RB Doom’s boring, dude. Fuck that. That’s my take.
LH I agree. There’s a lot of work being made that is tapping into signifiers without considering what they’re signifying.
KW That’s a big thing. The same goes for people’s typography. That’s part of being a student, though. People should experiment in that way, be engaging in that. I think it’s also good for instructors to push that a bit more. Sometimes instructors don’t have as much familiarity with deconstructing some of those tropes—which is hard because we can’t necessarily be experts in everything.
LH As educators, do you believe that there is space in the classroom to push for a more critical process? For the students engaging with said dystopian tech aesthetics, how do you encourage them to explore the implications of technocracy rather than only celebrating its aesthetics? This example reflects on your earlier comment, but I’m interested in how institutions can encourage a deeper mode of criticism; I think that’s the most direct path to an ethically-engaged practice.
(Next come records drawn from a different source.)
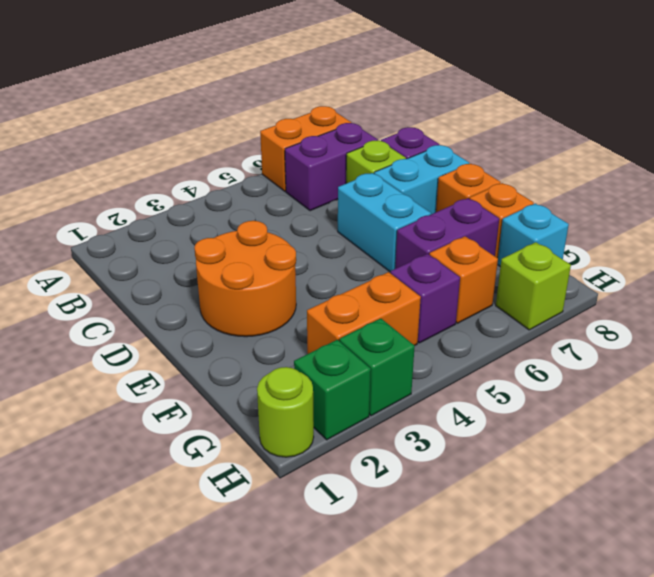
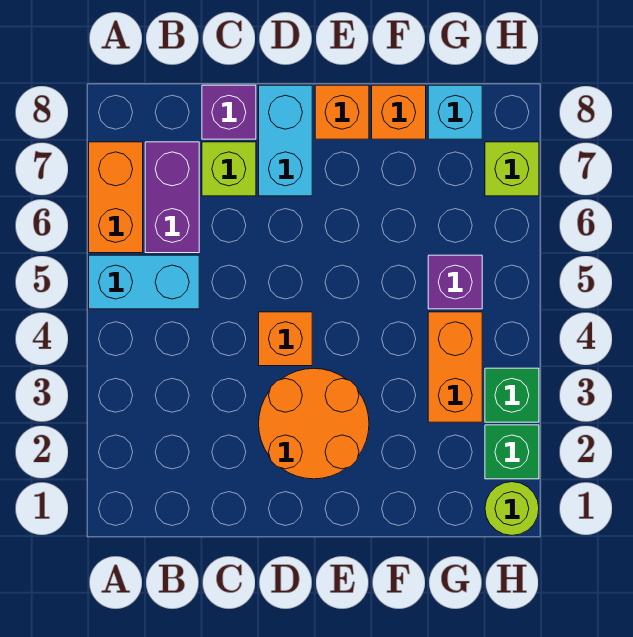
cyan 1x2 brick [338,173,431,272] -> cyan 1x2 brick moved to [89,255,199,309]
purple 1x2 brick [395,198,499,269] -> none
orange 1x1 brick [429,236,498,323] -> orange 1x1 brick moved to [259,312,312,366]

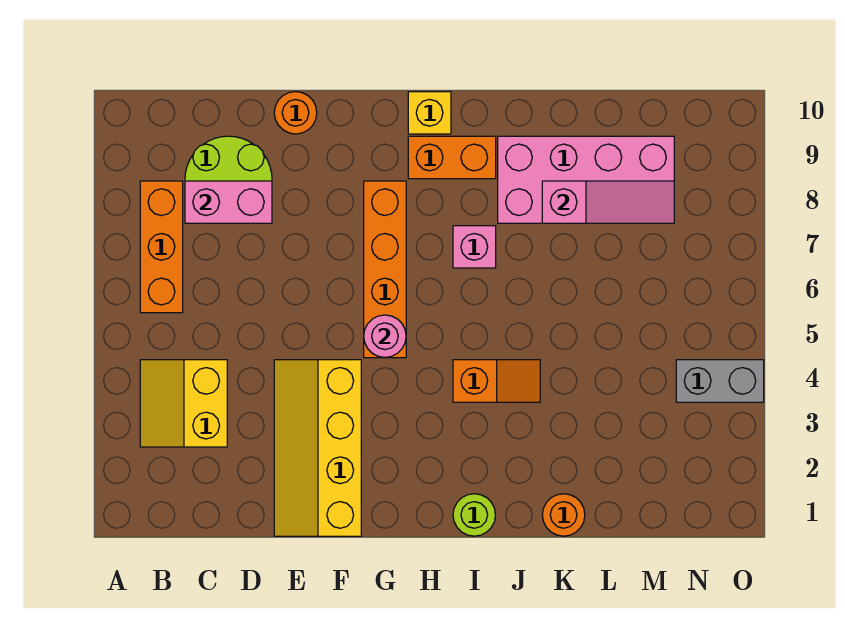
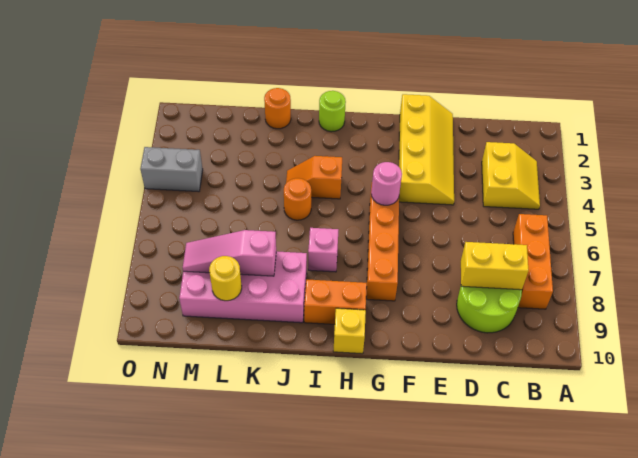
pink 1x2 brick [185,181,272,223] -> yellow 1x2 brick [461,242,528,290]
orange 1x1 round brick [274,92,317,134] -> orange 1x1 round brick moved to [284,178,311,220]
none -> yellow 1x1 round brick [209,256,242,301]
RB It’s a hard task to initiate that type of thinking for a few reasons. One of the toughest things is that for the first eighteen years of someone’s life they have had a specific mode of learning instilled in them. Study, work, get a grade. To establish a learning institution as a space for exploration of the utopic you have to let students know that they’ve entered a new phase of their education. There’s no real quick solution to this and is probably better left to those who have really delved into education theory. Would a removal of grading be helpful? Maybe. Would a more self-directed approach like the pedagogy at Cranbrook (7) be an interesting way of learning? Maybe for some who are already self-motivated, but it could leave behind a swath of others who benefit from direction. Would more communal spaces be nice? Sure, but how much have the spaces already available been put to use when studying in a city where space is at a premium.
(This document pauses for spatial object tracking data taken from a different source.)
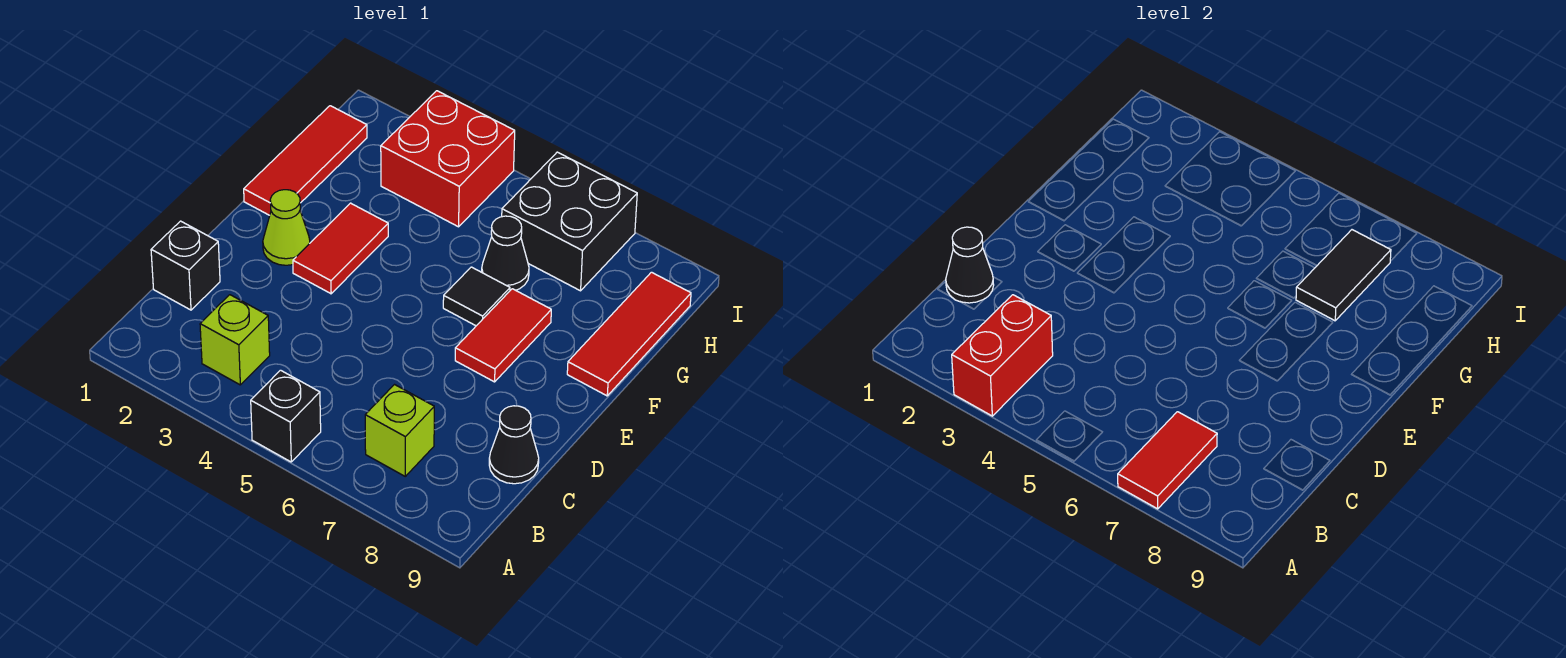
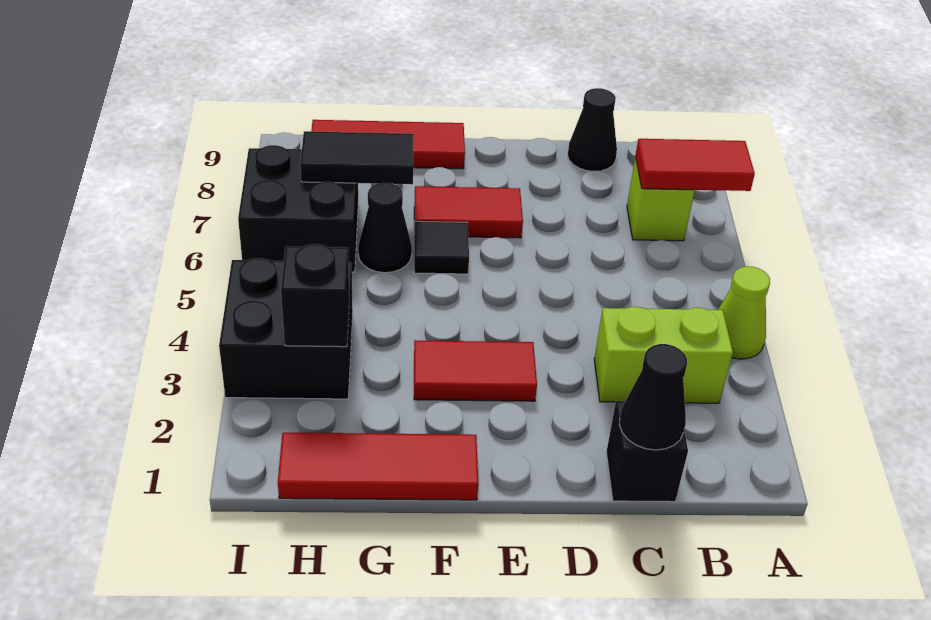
red 1x2 brick [952,295,1053,416] -> none
black 1x1 brick [251,370,321,462] -> black 1x1 brick moved to [281,244,349,347]
lime 1x1 brick [200,295,270,385] -> lime 1x2 brick [594,307,733,403]
lime 1x1 cone [263,190,310,265] -> lime 1x1 cone moved to [718,266,770,359]
red 2x2 brick [381,91,515,227] -> black 2x2 brick [219,258,353,399]

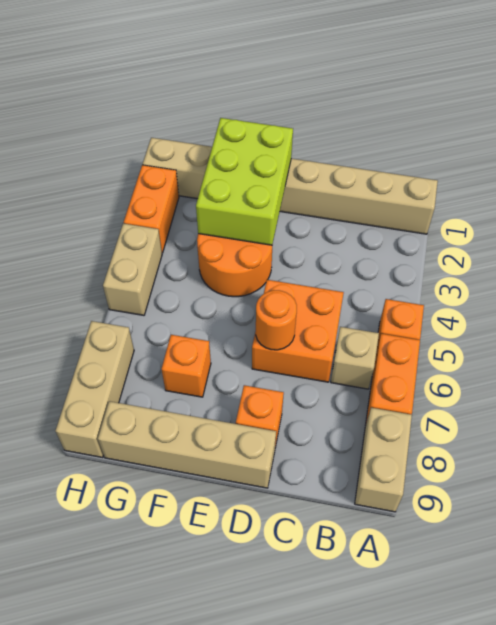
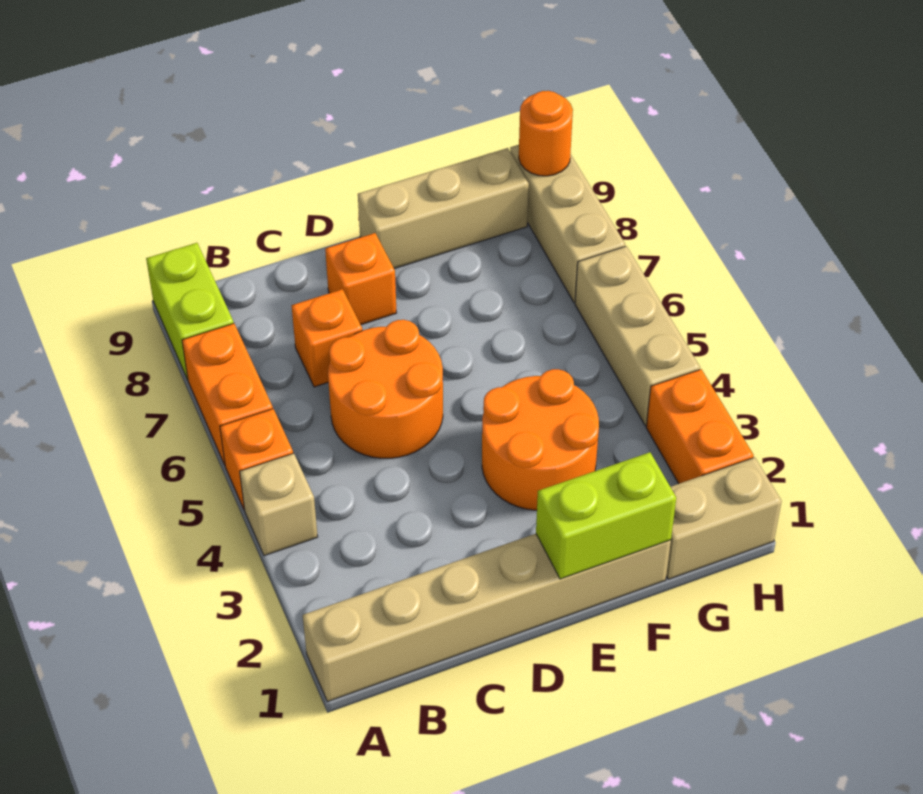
tan 1x2 brick [355,408,412,512] -> lime 1x2 brick [146,243,234,380]
tan 1x1 brick [331,327,379,389] -> tan 1x1 brick moved to [240,453,318,556]
orange 2x2 brick [252,280,344,382] -> orange 2x2 round brick [328,320,443,458]
orange 1x1 round brick [256,290,297,350] -> orange 1x1 round brick moved to [519,91,573,176]
tan 1x4 brick [98,401,276,488] -> tan 1x3 brick [358,148,529,269]
lime 2x3 brick [196,118,293,245] -> lime 1x2 brick [536,452,676,579]
orange 1x1 brick [162,335,211,397] -> orange 1x1 brick moved to [292,289,362,387]
tan 1x2 brick [103,223,162,315] -> tan 1x3 brick [575,246,700,426]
I think the best thing at the moment for instructors to do would be to encourage students to explore a personal voice. To avoid being too literal with what is right and what is wrong in design. Lay out the tools, but encourage students to incorporate their own non-design into their work. In turn you will avoid a move toward certain trends that feel ”right” at the time. Back to my previous point, I think a lot of people gravitate towards certain tropes because they see it as a quick means to a solution. In some way they still have that old mode of learning in their head, and they see it as a quick way to an A, which is understandable. I just know that personally the people I studied with who were given space to really explore their own world – however strange and offbeat – are the same people still pushing new ideas six years later.
LH Are there any current publishing projects or practices that you think pertains to ethics or is just good material for students concerned with criticality?
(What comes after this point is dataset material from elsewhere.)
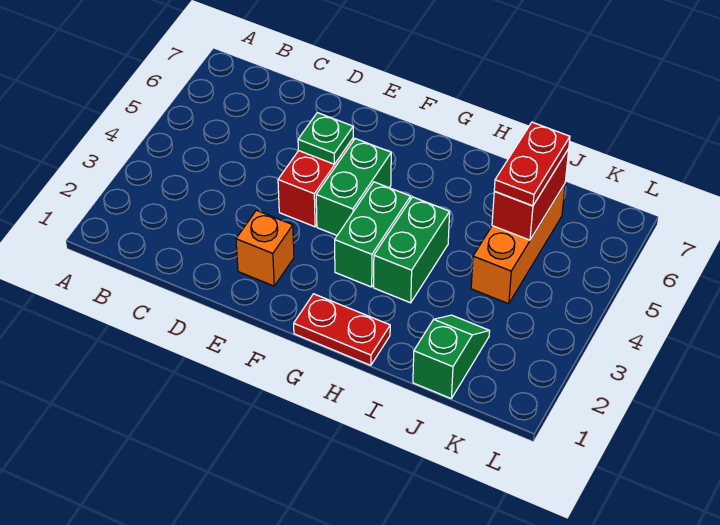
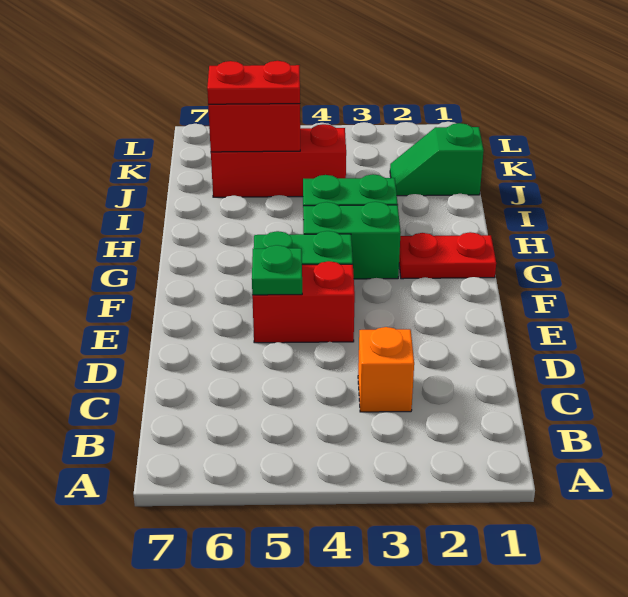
orange 1x1 brick [236,210,294,286] -> orange 1x1 brick moved to [358,327,414,412]
red 1x2 plate [294,294,390,365] -> red 1x2 plate turned to [399,232,496,279]
orange 1x3 brick [471,184,565,304] -> red 1x3 brick [211,124,346,197]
KW Two books come to mind. One is called “Extra-curricular,” (8) it was published by Platform. (9) That book is really great, it talks a bunch about different non-institutional graphic design learning models—people who are working now as well as historical studies. Another great book is “Training for Exploitation” by the Precarious Workers Brigade (10) which is affiliated with this graphic design and arts organizing project in the UK called “Evening Class.” (11) That book is really cool, it talks about the conditions of the contemporary workplace.
RB There’s a resurgence of alternative teaching spaces which is really exciting. SSHH runs a really wide range of classes. (12) My friend Olivia works at this space XXXI (13) which does a similar thing with introduction to coding and photo clubs. You don’t necessarily need to have an admission and commit to four years to learn something. The interest in workshops is really interesting and short run classes of continued learning—it makes me happy!